** Material provided follows **

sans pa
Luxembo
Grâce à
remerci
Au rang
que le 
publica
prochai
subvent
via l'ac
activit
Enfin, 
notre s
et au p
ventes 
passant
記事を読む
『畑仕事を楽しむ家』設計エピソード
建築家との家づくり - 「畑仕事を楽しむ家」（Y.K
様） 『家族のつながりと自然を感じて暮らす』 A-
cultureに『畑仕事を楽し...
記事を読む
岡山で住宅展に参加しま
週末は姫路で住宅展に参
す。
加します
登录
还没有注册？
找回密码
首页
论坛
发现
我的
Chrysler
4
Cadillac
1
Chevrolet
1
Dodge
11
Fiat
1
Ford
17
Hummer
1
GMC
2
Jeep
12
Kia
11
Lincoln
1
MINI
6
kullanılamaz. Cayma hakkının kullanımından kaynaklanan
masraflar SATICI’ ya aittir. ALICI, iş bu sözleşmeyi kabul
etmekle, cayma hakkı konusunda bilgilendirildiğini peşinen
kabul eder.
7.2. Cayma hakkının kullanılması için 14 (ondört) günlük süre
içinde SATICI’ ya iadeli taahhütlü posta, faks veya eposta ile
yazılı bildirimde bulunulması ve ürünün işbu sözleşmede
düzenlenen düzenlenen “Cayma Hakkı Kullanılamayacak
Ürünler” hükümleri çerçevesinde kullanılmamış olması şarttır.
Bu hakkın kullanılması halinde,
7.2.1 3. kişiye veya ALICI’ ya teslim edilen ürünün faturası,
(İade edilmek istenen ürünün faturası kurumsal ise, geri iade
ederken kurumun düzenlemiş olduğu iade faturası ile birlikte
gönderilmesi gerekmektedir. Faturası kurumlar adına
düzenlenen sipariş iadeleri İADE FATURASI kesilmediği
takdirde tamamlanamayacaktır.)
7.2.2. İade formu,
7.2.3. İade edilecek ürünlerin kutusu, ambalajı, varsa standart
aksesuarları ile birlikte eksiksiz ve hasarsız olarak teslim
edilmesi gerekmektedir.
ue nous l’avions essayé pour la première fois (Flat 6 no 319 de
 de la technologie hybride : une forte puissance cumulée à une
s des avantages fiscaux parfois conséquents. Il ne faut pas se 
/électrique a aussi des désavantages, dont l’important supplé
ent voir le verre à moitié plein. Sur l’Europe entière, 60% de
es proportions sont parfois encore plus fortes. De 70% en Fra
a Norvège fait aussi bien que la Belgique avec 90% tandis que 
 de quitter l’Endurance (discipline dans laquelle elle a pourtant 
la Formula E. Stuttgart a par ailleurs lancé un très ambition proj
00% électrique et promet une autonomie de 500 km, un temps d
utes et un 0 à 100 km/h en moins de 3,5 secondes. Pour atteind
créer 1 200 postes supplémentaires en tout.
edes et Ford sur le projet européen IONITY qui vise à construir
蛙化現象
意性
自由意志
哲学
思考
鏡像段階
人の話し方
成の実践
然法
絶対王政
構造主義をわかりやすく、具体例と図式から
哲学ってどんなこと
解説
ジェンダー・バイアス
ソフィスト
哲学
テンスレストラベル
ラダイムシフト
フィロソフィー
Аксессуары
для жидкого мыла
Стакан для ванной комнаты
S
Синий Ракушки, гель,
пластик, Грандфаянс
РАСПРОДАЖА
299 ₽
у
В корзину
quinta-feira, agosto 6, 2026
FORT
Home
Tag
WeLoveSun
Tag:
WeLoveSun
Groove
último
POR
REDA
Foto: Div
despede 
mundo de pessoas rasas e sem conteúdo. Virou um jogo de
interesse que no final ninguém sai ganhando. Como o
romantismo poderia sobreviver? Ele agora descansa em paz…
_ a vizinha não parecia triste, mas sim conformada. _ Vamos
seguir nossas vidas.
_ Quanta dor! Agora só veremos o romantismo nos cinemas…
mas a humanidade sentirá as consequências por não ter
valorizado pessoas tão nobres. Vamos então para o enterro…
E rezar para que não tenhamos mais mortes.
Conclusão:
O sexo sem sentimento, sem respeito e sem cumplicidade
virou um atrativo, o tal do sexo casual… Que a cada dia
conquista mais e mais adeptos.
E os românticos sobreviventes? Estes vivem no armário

** End of Material provided **

### Task description:
Rewrite all of the records above, switching "Jeep" to "Subaru" and leaving every other line unchanged.

### Task result:
sans pa
Luxembo
Grâce à
remerci
Au rang
que le 
publica
prochai
subvent
via l'ac
activit
Enfin, 
notre s
et au p
ventes 
passant
記事を読む
『畑仕事を楽しむ家』設計エピソード
建築家との家づくり - 「畑仕事を楽しむ家」（Y.K
様） 『家族のつながりと自然を感じて暮らす』 A-
cultureに『畑仕事を楽し...
記事を読む
岡山で住宅展に参加しま
週末は姫路で住宅展に参
す。
加します
登录
还没有注册？
找回密码
首页
论坛
发现
我的
Chrysler
4
Cadillac
1
Chevrolet
1
Dodge
11
Fiat
1
Ford
17
Hummer
1
GMC
2
Subaru
12
Kia
11
Lincoln
1
MINI
6
kullanılamaz. Cayma hakkının kullanımından kaynaklanan
masraflar SATICI’ ya aittir. ALICI, iş bu sözleşmeyi kabul
etmekle, cayma hakkı konusunda bilgilendirildiğini peşinen
kabul eder.
7.2. Cayma hakkının kullanılması için 14 (ondört) günlük süre
içinde SATICI’ ya iadeli taahhütlü posta, faks veya eposta ile
yazılı bildirimde bulunulması ve ürünün işbu sözleşmede
düzenlenen düzenlenen “Cayma Hakkı Kullanılamayacak
Ürünler” hükümleri çerçevesinde kullanılmamış olması şarttır.
Bu hakkın kullanılması halinde,
7.2.1 3. kişiye veya ALICI’ ya teslim edilen ürünün faturası,
(İade edilmek istenen ürünün faturası kurumsal ise, geri iade
ederken kurumun düzenlemiş olduğu iade faturası ile birlikte
gönderilmesi gerekmektedir. Faturası kurumlar adına
düzenlenen sipariş iadeleri İADE FATURASI kesilmediği
takdirde tamamlanamayacaktır.)
7.2.2. İade formu,
7.2.3. İade edilecek ürünlerin kutusu, ambalajı, varsa standart
aksesuarları ile birlikte eksiksiz ve hasarsız olarak teslim
edilmesi gerekmektedir.
ue nous l’avions essayé pour la première fois (Flat 6 no 319 de
 de la technologie hybride : une forte puissance cumulée à une
s des avantages fiscaux parfois conséquents. Il ne faut pas se 
/électrique a aussi des désavantages, dont l’important supplé
ent voir le verre à moitié plein. Sur l’Europe entière, 60% de
es proportions sont parfois encore plus fortes. De 70% en Fra
a Norvège fait aussi bien que la Belgique avec 90% tandis que 
 de quitter l’Endurance (discipline dans laquelle elle a pourtant 
la Formula E. Stuttgart a par ailleurs lancé un très ambition proj
00% électrique et promet une autonomie de 500 km, un temps d
utes et un 0 à 100 km/h en moins de 3,5 secondes. Pour atteind
créer 1 200 postes supplémentaires en tout.
edes et Ford sur le projet européen IONITY qui vise à construir
蛙化現象
意性
自由意志
哲学
思考
鏡像段階
人の話し方
成の実践
然法
絶対王政
構造主義をわかりやすく、具体例と図式から
哲学ってどんなこと
解説
ジェンダー・バイアス
ソフィスト
哲学
テンスレストラベル
ラダイムシフト
フィロソフィー
Аксессуары
для жидкого мыла
Стакан для ванной комнаты
S
Синий Ракушки, гель,
пластик, Грандфаянс
РАСПРОДАЖА
299 ₽
у
В корзину
quinta-feira, agosto 6, 2026
FORT
Home
Tag
WeLoveSun
Tag:
WeLoveSun
Groove
último
POR
REDA
Foto: Div
despede 
mundo de pessoas rasas e sem conteúdo. Virou um jogo de
interesse que no final ninguém sai ganhando. Como o
romantismo poderia sobreviver? Ele agora descansa em paz…
_ a vizinha não parecia triste, mas sim conformada. _ Vamos
seguir nossas vidas.
_ Quanta dor! Agora só veremos o romantismo nos cinemas…
mas a humanidade sentirá as consequências por não ter
valorizado pessoas tão nobres. Vamos então para o enterro…
E rezar para que não tenhamos mais mortes.
Conclusão:
O sexo sem sentimento, sem respeito e sem cumplicidade
virou um atrativo, o tal do sexo casual… Que a cada dia
conquista mais e mais adeptos.
E os românticos sobreviventes? Estes vivem no armário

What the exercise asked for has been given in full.